Fragmento seleccionado:
En los 70 encontró, por fin, algo de estabilidad. El matrimonio compró su casa en Loreto, un barrio joven y obrero de la periferia gaditana. Y allí luchó con otras tantas madres y padres —principalmente, las primeras—, para que sus hijos salieran adelante y tuvieran el futuro con el que ella no había podido ni tan siquiera soñar en su pasado. Eran años reivindicativos y estas madres consiguieron para el barrio numerosas mejoras, incluyendo un colegio y un centro de salud, pero sobre todo, lograron mantener a sus hijos lejos del mundo de las drogas que caracterizó la década de los 80. Pepa se aseguró de que las adicciones y las malas compañías fueran prácticamente inexistentes para sus tres hijos. Niños y niñas afortunados los que crecieron en aquel barrio pues en el Loreto de aquellos años había muchas Pepas. 

La vida continuó y ella siguió luchando. En los 80 y los 90 ejerció además, como correspondía a su rol femenino, de cuidadora principal de sus padres. Tampoco fue fácil. Sufrió con su madre las consecuencias de un Alzheimer poco conocido por aquellos años y que se resumía con el término “chocheo”, acuñado incluso por la clase médica de entonces. No había centros de día, ni residencias especializadas. La enfermedad y muerte de su madre la acompañaron el resto de su vida; una mujer noble pero de carácter difícil e impregnada en la visión de antaño según la cual su hija debía obedecerla y “limpiarle el culo” llegado el momento. Y así fue. Y una vez más, Pepa aceptó su papel.

Llegaron también por entonces las nietas y nietos. Y Pepa paso a ser hija, esposa, madre y abuela, todo en una única mujer dedicada exclusivamente al cuidado de los demás. Pepa se convirtió a finales de los ochenta, y ya para siempre, en la abuela-madre salvadora tan característica de nuestros días. Nunca hubo un descanso, ni tiempo para ella. Cero quejas al todopoderoso, Pepa no sabía vivir de otro modo.

Material proporcionado:
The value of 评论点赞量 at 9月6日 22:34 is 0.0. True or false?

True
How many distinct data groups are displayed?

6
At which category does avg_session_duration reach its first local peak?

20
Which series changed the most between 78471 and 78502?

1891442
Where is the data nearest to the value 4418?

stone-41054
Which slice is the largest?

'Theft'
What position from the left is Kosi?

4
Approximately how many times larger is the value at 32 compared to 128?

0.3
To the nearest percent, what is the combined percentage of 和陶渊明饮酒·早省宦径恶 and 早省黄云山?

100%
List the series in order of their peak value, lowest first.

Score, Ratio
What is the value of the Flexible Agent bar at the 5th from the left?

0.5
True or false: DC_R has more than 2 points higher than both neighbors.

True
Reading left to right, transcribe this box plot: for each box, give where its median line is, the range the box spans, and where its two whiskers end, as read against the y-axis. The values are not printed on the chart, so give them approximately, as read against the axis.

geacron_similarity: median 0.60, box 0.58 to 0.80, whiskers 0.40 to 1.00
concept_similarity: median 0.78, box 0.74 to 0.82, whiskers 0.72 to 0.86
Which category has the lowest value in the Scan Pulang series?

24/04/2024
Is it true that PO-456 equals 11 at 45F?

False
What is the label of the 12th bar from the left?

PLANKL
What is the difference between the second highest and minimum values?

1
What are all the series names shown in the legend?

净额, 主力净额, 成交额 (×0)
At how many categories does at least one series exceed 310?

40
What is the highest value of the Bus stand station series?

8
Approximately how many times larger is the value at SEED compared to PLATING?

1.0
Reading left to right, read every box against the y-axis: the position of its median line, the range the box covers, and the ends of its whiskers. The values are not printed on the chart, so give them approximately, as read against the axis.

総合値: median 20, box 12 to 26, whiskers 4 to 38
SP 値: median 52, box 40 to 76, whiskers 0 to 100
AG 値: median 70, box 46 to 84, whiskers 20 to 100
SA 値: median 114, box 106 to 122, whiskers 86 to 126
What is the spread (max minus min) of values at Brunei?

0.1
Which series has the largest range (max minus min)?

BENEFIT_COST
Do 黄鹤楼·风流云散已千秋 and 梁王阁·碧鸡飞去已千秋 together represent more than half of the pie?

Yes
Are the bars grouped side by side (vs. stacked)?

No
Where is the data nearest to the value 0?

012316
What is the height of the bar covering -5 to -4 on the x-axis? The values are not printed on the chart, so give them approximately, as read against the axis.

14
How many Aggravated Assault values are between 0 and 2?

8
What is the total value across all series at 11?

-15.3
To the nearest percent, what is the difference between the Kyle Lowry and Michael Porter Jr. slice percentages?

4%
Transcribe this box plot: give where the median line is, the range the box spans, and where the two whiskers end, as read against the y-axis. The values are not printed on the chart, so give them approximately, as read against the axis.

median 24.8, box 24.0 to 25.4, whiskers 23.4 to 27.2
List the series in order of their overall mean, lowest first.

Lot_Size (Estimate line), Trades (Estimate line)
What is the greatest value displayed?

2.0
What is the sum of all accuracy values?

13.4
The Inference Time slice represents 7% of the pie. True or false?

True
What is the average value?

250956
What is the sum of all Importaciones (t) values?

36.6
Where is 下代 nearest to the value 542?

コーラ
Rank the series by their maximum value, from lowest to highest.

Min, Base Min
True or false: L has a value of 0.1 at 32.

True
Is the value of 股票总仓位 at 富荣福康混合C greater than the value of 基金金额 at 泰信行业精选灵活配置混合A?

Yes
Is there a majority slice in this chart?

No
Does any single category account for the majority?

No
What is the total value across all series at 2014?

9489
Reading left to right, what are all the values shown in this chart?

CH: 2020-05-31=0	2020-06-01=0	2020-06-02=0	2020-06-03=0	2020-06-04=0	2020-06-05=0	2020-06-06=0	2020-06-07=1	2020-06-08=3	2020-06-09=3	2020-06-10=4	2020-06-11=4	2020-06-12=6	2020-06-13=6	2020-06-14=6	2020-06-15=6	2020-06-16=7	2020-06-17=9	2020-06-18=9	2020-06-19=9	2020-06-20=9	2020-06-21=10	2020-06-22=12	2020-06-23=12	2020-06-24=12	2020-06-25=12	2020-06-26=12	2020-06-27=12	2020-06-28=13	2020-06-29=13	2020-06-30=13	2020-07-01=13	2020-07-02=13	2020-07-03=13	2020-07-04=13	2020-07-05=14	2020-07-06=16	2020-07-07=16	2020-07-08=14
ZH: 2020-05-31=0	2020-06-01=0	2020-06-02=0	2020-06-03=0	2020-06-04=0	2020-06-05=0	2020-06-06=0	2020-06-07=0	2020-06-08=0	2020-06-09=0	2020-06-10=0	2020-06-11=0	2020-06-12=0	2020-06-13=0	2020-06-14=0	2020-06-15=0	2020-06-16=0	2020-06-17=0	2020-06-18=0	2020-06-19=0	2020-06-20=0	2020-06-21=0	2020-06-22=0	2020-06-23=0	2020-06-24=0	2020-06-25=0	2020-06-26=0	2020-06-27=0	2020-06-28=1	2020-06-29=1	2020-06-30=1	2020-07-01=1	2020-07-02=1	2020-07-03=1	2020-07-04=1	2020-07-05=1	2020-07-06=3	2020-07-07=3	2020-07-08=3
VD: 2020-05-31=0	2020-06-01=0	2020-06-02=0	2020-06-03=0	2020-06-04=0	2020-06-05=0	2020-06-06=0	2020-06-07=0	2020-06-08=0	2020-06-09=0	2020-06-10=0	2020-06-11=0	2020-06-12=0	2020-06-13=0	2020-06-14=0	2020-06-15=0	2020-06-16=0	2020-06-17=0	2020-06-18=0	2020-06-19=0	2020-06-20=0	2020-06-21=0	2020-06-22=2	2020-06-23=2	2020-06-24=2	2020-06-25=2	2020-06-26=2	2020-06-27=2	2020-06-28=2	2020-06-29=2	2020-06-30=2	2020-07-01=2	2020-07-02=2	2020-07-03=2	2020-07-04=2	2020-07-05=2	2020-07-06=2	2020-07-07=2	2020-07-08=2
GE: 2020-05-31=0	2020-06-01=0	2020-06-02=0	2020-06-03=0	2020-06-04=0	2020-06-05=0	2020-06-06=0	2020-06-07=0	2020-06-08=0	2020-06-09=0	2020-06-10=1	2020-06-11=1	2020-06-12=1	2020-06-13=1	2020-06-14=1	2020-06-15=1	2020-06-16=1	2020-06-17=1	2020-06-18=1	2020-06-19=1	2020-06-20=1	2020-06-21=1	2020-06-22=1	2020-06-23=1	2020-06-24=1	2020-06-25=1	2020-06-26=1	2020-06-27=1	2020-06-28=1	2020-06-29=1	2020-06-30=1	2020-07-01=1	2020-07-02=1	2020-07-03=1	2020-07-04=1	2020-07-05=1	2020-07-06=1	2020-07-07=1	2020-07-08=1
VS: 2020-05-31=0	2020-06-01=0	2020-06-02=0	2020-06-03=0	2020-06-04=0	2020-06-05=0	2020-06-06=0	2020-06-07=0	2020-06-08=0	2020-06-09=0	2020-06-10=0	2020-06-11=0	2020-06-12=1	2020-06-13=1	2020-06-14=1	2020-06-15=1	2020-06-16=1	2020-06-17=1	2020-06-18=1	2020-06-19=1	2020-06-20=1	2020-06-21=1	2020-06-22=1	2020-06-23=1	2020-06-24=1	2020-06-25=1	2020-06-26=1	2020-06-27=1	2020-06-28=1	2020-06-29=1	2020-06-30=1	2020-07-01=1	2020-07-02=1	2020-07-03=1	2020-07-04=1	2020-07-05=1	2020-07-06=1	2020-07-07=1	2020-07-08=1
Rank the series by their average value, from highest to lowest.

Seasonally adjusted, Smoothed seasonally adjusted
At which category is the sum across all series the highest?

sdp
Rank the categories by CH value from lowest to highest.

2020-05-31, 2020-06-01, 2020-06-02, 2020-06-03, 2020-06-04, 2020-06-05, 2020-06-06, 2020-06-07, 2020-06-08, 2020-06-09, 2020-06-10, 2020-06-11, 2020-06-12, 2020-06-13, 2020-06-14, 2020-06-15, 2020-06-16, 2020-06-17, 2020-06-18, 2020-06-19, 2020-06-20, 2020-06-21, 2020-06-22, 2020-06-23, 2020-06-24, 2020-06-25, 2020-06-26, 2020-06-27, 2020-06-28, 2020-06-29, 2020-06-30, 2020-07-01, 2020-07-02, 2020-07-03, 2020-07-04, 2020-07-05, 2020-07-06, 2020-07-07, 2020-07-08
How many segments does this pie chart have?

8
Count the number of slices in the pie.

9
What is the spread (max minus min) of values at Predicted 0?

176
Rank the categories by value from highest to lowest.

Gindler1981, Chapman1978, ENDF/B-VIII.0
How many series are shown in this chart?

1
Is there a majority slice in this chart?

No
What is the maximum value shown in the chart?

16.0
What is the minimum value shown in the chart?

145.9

Objetivo de la tarea:
Según el fragmento sobre Pepa, ¿en qué barrio compró su casa el matrimonio en los 70?

Respuesta a la tarea:
En Loreto, un barrio joven y obrero de la periferia gaditana.